Even Small Breast Cancer Tumors Can Be Aggressive

Tumor biology and size should guide breast cancer treatment.

Despite their small size, early-stage breast cancer tumors may still be aggressive and threaten patient outcomes. A new study presented at the European Society for Medical Oncology (ESMO) found that 1 in 4 small-sized tumors were aggressive and benefited from receiving chemotherapy.

Importantly, identifying potentially aggressive small tumors can be accomplished through a 70-gene signature, according to the study authors.

“Our results challenge the assumption that all small tumours [sic]are less serious and do not need adjuvant chemotherapy,” said lead study author Dr Konstantinos Tryfonidis.

Included in the MINDACT study were 6693 women with early-stage breast cancer, defined as lymph node negative or 1 to 3 lymph node positive, according to the study.

The findings of MINDACT indicated that 46% of patients at high risk of recurrence (defined through Adjuvnt!
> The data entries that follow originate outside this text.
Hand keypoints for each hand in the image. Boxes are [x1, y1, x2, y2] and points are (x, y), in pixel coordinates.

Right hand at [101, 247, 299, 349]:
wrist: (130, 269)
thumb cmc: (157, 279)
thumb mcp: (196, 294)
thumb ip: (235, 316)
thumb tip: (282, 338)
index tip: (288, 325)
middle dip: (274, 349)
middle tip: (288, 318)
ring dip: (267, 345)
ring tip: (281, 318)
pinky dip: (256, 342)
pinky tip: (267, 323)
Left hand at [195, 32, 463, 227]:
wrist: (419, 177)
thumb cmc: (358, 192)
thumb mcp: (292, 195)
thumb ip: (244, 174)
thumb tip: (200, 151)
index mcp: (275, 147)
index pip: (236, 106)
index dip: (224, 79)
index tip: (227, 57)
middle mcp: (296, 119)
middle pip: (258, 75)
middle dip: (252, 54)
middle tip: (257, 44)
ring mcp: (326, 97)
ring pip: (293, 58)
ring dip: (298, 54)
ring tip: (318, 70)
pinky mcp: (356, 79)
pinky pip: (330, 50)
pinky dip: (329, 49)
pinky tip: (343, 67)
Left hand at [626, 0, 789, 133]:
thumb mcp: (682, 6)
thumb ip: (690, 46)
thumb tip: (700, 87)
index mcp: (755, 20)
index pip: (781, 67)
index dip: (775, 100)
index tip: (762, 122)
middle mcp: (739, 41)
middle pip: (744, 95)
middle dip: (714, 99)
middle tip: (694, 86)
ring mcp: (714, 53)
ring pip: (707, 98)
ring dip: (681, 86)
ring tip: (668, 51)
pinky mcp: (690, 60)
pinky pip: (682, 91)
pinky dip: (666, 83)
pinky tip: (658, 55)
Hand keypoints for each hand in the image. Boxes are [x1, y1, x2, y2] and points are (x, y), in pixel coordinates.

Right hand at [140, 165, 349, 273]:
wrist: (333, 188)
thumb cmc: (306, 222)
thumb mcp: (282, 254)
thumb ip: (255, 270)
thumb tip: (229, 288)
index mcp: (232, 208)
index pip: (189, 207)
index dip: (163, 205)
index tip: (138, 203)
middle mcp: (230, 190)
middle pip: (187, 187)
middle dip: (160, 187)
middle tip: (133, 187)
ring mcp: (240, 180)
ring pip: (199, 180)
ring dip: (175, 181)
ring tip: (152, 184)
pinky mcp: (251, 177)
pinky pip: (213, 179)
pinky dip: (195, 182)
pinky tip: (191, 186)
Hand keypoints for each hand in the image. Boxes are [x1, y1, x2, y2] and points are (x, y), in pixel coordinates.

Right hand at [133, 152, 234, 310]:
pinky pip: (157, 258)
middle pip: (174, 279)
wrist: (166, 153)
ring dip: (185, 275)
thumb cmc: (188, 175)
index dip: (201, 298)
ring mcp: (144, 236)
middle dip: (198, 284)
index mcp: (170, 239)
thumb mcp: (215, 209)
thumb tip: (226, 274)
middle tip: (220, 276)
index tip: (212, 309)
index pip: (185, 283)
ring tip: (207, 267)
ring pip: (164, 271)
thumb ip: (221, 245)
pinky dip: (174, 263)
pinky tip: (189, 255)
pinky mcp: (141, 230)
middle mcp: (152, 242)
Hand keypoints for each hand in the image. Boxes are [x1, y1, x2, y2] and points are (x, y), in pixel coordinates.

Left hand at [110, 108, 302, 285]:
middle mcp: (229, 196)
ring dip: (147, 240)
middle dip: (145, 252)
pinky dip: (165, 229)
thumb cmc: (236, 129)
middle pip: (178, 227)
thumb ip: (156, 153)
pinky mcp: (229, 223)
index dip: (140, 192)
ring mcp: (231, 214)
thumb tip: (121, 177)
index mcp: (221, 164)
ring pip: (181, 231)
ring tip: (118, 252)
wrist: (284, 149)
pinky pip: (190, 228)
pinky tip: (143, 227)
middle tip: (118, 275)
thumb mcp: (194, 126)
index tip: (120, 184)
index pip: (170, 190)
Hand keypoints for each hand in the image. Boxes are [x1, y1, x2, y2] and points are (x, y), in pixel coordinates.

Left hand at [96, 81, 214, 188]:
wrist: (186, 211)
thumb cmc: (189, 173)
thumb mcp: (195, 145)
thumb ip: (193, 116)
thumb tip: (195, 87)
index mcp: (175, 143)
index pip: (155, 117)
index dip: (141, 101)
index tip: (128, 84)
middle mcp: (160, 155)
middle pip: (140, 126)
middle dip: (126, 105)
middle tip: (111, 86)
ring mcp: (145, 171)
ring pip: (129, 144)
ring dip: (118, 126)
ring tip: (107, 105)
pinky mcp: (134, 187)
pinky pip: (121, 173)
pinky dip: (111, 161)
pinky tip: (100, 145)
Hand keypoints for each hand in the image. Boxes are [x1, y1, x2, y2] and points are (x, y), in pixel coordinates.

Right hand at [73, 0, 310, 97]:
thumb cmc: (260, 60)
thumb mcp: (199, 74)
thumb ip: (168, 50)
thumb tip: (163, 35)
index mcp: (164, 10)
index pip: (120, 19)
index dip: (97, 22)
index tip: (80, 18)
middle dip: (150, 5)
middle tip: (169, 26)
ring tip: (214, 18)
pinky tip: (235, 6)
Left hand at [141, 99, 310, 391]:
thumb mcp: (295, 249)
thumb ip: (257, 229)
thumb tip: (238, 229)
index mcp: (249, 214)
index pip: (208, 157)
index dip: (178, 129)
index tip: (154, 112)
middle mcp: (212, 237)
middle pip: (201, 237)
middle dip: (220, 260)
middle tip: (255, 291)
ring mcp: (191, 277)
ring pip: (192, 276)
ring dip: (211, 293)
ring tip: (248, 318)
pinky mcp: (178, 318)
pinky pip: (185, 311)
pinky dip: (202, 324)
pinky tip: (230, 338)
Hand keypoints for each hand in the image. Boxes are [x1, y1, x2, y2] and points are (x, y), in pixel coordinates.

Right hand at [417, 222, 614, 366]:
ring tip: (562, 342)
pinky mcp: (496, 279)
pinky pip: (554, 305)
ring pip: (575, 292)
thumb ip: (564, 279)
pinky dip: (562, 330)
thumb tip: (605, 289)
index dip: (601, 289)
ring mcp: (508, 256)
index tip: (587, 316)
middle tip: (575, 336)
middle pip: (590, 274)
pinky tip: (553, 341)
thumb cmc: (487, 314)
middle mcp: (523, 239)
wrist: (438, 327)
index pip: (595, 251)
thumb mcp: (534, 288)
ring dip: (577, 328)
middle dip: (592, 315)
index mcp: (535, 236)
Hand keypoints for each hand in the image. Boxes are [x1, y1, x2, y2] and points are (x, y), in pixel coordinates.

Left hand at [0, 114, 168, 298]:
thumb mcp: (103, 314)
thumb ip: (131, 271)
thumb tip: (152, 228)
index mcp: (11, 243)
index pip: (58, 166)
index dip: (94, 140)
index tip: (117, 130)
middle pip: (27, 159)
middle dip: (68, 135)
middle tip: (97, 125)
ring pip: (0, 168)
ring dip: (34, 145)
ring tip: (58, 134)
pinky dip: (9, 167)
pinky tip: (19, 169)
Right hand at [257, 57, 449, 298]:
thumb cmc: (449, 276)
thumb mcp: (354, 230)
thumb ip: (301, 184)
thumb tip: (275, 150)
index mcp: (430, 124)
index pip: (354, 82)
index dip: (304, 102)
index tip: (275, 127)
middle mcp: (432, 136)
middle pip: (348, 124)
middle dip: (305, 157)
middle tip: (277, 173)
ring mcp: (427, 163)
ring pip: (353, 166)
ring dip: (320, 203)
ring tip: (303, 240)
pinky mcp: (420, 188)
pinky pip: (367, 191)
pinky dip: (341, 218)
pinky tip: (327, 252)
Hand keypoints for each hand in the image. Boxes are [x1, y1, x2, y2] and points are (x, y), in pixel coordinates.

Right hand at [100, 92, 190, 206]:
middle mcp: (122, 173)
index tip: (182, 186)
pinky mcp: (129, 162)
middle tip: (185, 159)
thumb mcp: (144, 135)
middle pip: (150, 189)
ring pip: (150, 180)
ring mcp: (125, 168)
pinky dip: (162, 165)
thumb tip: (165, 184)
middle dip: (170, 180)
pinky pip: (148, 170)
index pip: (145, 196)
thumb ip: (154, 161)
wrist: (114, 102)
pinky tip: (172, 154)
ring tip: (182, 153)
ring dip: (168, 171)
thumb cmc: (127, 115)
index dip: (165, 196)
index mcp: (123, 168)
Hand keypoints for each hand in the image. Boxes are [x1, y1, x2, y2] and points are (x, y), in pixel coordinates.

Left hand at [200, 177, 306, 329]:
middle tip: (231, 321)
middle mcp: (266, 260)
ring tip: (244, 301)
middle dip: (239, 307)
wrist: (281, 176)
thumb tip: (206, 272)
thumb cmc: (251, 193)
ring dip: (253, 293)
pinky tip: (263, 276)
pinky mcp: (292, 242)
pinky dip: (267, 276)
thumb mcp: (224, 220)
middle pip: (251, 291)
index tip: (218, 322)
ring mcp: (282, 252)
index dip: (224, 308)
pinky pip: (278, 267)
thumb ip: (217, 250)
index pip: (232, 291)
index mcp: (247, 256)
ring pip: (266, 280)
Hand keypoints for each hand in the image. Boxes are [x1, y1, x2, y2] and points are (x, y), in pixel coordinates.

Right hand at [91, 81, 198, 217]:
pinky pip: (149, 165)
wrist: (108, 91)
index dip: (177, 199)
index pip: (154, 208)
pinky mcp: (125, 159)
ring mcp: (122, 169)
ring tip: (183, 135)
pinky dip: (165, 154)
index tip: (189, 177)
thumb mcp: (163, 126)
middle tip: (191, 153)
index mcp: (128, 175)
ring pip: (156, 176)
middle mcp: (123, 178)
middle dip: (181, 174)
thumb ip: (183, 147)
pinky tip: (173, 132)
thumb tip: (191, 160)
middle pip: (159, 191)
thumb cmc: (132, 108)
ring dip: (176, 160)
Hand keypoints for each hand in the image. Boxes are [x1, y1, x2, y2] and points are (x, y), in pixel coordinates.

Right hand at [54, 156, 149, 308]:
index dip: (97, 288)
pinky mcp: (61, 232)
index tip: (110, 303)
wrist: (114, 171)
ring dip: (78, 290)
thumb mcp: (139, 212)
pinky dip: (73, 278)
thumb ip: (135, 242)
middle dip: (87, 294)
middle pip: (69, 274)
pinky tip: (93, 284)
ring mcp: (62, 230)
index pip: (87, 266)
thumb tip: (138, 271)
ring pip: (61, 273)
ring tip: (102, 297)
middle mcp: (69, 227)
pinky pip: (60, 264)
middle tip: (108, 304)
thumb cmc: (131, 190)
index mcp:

Online technology) may not require chemotherapy. Additionally, MammaPrint indicated that the women had a low genetic risk of recurrence.

The new sub analysis included only 826 patients with primary tumors less than 1 cm in size. The authors examined clinical and genomic risks, which showed that 24% of patients had a low clinical and high genomic risk of cancer recurrence. The patients were then randomized to receive chemotherapy or to not receive the treatment.

The authors discovered that at 5 years, few patients who received chemotherapy experienced a relapse.

“We found that nearly 1 in 4 patients with small tumours [sic] are at risk of distant metastases and do benefit from chemotherapy,” said senior study author Dr Fatima Cardoso, MD.

These patients were also found to have high rates of distant metastases-free survival, disease-free survival, and overall survival, confirming the benefit of chemotherapy, according to the study.

“This was striking because based on clinical criteria alone you would say that these tumours [sic] are not aggressive and therefore patients do not need chemotherapy,” Dr Cardoso said. “But 24% of small tumours [sic] had an aggressive biology, which shows that not all small tumours [sic] are the same.”

These findings highlight that tumor size and biology is important for treating patients with breast cancer.

“Small node negative tumours [sic] can be very aggressive, even if they are classified as clinical low risk,” said Evandro de Azambuja, MD, PhD, commenting on behalf of ESMO. “Tumour [sic] biology needs to be taken into account when deciding adjuvant treatments in this patient population. One cannot forget the patient’s age, performance status, comorbidities and preferences during the discussion.”